■ Auszug ■
┄┄┄┄┄┄┄┄┄┄

Die Beschwerdegegnerin beantragte, die Beschwerden zurückzuweisen.
Entscheidungsgründe
1. Zulassung der spritzgegossenen Probekörper
1.1 Die Beschwerdegegnerin tat in ihrem Schreiben vom 28. Juli 2017, nämlich einen Monat vor der mündlichen Verhandlung und 3 Jahre nach den Beschwerdebegründungen der Beschwerdeführerinnen, ihre Absicht kund, "während der mündlichen Verhandlung einen spritzgegossenen Probekörper aus einer erfindungsgemäßen Polymermischung sowie, als Vergleich, spritzgegossene und extrudierte Probekörper des Standes der Technik zum Zweck der Einnahme des Augenscheins gemäß Art. 117(1) f) EPÜ zu präsentieren". Weitere darüber hinausgehende Einzelheiten über die angekündigten Probekörper und deren Vergleich waren aus dem Schreiben vom 28. Juli 2017 nicht zu entnehmen. Die Relevanz dieses Vergleichs für die Frage der erfinderischen Tätigkeit ist aus diesem Grund sowohl der Kammer als auch den Beschwerdeführerinnen bis zur mündlichen Verhandlung verborgen geblieben.
1.2 Die Beschwerdeführerinnen rügten den Vergleich und die Probekörper als verspätet und beantragten, sie nicht ins Verfahren zuzulassen.
1.3 Hinsichtlich der Verspätung des angekündigten Vergleichs verwies die Beschwerdegegnerin im Schreiben vom 28. Juli 2017 auf "verfahrensrechtliche Gründe" die es objektiv nicht möglich gemacht hätten, eine Begutachtung der hergestellten Probekörper innerhalb der Frist gemäß der Verfahrensordnung der Beschwerdekammer durch die Beschwerdeführerinnen zu veranlassen. Welche verfahrensrechtliche Gründe genau gemeint waren, war dem Schreiben nicht zu entnehmen. Die Beschwerdegegnerin machte lediglich während der mündlichen Verhandlung geltend, dass die mündliche Verhandlung vor der Kammer den frühest möglichen Zeitpunkt für die Einreichung der angekündigten Probekörper darstellte. Allerdings war der Einwand der mangelnden erfinderischen Tätigkeit gegenüber D1 der Beschwerdegegnerin schon seit Anfang des Einspruchsverfahrens bekannt. Der Einwand war schon im Einspruchsschriftsatz der Einsprechenden 2 (Absätze 5.10 und 5.13 in Bezug auf EP 1 022 115 dort als D2 genannt) und wurde in der Begründung der angefochtenen Entscheidung (Seiten 7 und 8) und letztendlich in der Beschwerdebegründung der Beschwerdeführerin / Einsprechende 2 (Absätze 5.2 bis 5.12) wiederholt.

┄┄┄┄┄┄┄┄┄┄

■ Bereitgestelltes Material ■
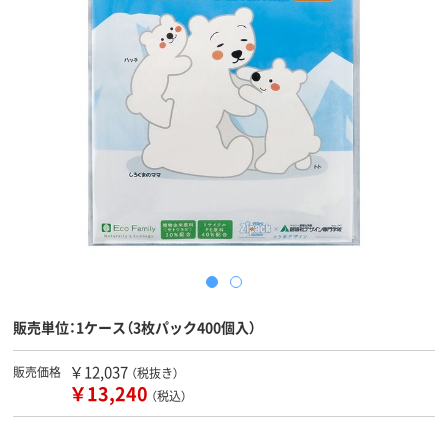
販売単位：1ケース（3枚パック400個入）
￥12,037
販売価格
（税抜き）
￥13,240
（税込）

┄┄┄┄┄┄┄┄┄┄

■ Zu erledigen ■
Liefern Sie bitte die Fortsetzung des Auszugs aus der Beschwerdeentscheidung über die spritzgegossenen Probekörper, beginnend nach seinem letzten Satz. Das Material steht für sich und gehört nicht zum Auszug.

■ Ergebnis ■
1.4 Entsprechend der Verfahrensordnung der Beschwerdekammern liegen dem Beschwerdeverfahren die Beschwerdebegründung sowie die Erwiderung darauf zugrunde (Artikel 12(1) VOBK). Die Beschwerdebegründung und die Erwiderung müssen dabei den vollständigen Sachvortrag der Beteiligten enthalten (Artikel 12(2) VOBK). Sie sollen neben allen Tatsachen, Argumenten und Beweismitteln auch alle Anträge enthalten. Der für das Beschwerdeverfahren maßgebende Streitstoff ergibt sich mithin aus der Beschwerdebegründung und der Erwiderung.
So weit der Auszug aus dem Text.